Pela consistência da nossa estratégia. O que temos dito, repetindo e estressando em várias ocasiões, é que acreditamos na responsabilidade fiscal. É nosso papel nos próximos dois anos reforçar a política fiscal, do lado da despesa e do da receita, para que obtenhamos grau de investimento e cheguemos com inflação sob controle, com crescimento sustentável.
Novas medidas fiscais podem ser apresentadas neste ano?
Do lado da Fazenda, nunca estamos parados. Sempre ficamos avaliando e monitorando as questões e estudando quais são as medidas para corrigir o que precisa ser corrigido. O próximo passo é tratar o Orçamento de 2025, incorporando o que foi aprovado no fim do ano de medidas fiscais. Algumas medidas que estavam sendo criticadas por estarem não necessariamente previstas no Orçamento vão estar. É o caso do Pé-de-Meia e do Auxílio-Gás.
Então, é incerto que teremos novas medidas fiscais?
Isso está certo, porque é natural que tenhamos que adotar medidas no decorrer do ano para garantir esse compromisso e esse resultado que conseguimos entregar. Vamos fazer isso. Temos que garantir que o Orçamento de 2025 seja bem executado. Se tiver alguma política pública que esteja fora do prumo, vamos corrigir para que o gasto fique dentro da nova regra fiscal. O arcabouço deu certo. O que de fato hoje nos escapa são expectativas que não estão no nosso controle. É legítimo que tenhamos que dar novos passos para garantir que as expectativas estejam mais condizentes com os resultados que estamos entregando.
E qual seria o “timing” dessas novas medidas?
Tem um timing natural. Temos que aprovar o Orçamento e dar consecução a isso. Todo o pacote de medidas está sendo estudado por nós. Medidas diversas podem ser adotadas, seja administrativa, de colegiados como o Conselho Monetário Nacional, e do ponto de vista do Congresso Nacional.

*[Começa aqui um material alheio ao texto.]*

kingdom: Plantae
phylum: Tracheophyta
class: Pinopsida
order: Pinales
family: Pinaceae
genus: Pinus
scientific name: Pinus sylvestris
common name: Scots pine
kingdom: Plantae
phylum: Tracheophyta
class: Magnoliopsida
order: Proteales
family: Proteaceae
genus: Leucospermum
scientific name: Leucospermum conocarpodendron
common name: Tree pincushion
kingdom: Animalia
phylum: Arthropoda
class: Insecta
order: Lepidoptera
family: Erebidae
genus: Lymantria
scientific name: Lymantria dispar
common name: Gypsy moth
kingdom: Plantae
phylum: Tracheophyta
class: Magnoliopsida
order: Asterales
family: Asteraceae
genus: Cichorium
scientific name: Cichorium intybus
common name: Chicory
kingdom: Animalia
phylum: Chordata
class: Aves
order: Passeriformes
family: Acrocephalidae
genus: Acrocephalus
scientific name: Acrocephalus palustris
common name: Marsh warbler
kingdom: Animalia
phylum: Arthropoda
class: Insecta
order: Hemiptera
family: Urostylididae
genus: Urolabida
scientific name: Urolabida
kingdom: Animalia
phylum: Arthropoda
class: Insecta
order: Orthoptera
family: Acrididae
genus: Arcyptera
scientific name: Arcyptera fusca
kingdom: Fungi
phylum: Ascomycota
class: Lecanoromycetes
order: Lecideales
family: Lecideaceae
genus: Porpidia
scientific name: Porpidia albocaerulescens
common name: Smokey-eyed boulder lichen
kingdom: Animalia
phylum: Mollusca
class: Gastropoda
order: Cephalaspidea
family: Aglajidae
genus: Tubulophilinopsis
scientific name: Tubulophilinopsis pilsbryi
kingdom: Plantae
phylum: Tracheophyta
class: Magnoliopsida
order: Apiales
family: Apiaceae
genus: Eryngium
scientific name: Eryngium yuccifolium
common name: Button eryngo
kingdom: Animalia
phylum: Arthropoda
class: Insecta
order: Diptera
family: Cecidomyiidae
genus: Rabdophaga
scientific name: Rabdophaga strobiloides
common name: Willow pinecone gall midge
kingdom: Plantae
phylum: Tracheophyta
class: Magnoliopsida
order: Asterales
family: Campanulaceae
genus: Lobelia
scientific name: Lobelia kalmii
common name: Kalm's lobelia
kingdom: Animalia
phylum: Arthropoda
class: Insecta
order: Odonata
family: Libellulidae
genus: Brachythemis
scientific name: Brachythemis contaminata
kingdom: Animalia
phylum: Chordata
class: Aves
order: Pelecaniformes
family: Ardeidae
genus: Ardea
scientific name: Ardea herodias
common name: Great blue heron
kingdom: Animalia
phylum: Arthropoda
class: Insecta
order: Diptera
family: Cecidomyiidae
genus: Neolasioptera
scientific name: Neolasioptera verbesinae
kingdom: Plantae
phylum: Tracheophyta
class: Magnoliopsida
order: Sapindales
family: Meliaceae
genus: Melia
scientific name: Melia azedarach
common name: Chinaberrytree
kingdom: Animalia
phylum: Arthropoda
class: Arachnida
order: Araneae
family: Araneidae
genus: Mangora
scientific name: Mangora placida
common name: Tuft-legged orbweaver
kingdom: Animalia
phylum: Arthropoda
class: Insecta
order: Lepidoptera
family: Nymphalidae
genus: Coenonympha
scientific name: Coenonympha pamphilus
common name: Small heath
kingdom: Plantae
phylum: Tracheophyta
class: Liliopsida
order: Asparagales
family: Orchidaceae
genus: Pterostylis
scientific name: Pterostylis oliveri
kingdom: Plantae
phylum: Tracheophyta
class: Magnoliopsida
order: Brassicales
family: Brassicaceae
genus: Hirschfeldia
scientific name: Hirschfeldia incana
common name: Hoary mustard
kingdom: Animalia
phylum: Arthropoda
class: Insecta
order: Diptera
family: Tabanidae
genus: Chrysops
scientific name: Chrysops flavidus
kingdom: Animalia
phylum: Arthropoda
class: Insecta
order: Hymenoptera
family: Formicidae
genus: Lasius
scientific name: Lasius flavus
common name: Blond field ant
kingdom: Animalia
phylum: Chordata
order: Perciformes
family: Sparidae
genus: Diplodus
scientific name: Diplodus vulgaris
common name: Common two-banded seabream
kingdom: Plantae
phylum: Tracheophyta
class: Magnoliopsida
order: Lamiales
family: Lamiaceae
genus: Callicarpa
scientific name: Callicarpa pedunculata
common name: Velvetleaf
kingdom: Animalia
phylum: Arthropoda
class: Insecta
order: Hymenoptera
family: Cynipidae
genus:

O governo vai propor o projeto contra os supersalários?
A nossa orientação é de moralização e de que deveríamos começar a revisão de gastos pelo andar de cima. Lamentamos que muitas dessas medidas que são moralizantes acabem sendo desidratadas. Voltaremos ao tema dos supersalários e esperamos aprovar a idade mínima para os militares com o aumento da contribuição para a saúde, agora em 2025.
O dólar segue acima de R$ 6. É um patamar adequado?
Não me cabe dizer o patamar que acho adequado ou não do dólar. O importante é reconhecermos as causas. O cenário externo, principalmente o cenário americano, tem ditado parte importante desse aumento do dólar em relação ao real. Vou reconhecer, inclusive, que tem elementos do cenário doméstico, que é o nosso trabalho de avançar, de aprimorar tanto a comunicação do governo, como o ministro Haddad tem salientado, quanto as medidas.
No que nos compete, temos que fazer o trabalho de comunicação, de compromisso, seja meu, seja do ministro Haddad, seja do presidente Lula, para chegar a um patamar condizente com a realidade econômica, dentro do contexto mundial que nós estamos colocando.
Há culpa da política fiscal na inflação acima da meta do ano de 2024?
Existem várias causas para a inflação ter saído levemente ali da banda da meta. São causas sazonais, que têm a ver com as mudanças climáticas. E é muito importante dizer que o componente do gasto público não foi fundamentalmente contribuidor para essa inflação. Se a gente compara a despesa federal na proporção com o PIB, saímos de um patamar de 19,5% em 2023 para 18,5% em 2024. O país cresceu, e a despesa não. Não há motivo para alarme em relação à inflação.
Temos um cenário de emprego positivo, mas inflação e juros subindo. Qual o saldo geral da economia?
Começo o ano de 2025 muito satisfeito com as entregas na Fazenda, mas ao mesmo tempo muito preocupado com os resultados gerais. Câmbio, juros, em especial esses dois elementos, nos preocupam. Mas nosso compromisso é seguir com a agenda para os próximos anos.
O senhor disse que 2023 foi um ano de recomposição de receitas e que 2024 foi de contenção de gastos. Qual vai ser a marca de 2025?
É o ano de consolidarmos os avanços. Temos que vencer o pessimismo para os próximos anos. Para além da Reforma Tributária, que é estruturante, dos projetos da transformação ecológica que vão ter impulso por conta da COP30, temos que garantir que não tenha retrocesso no fiscal.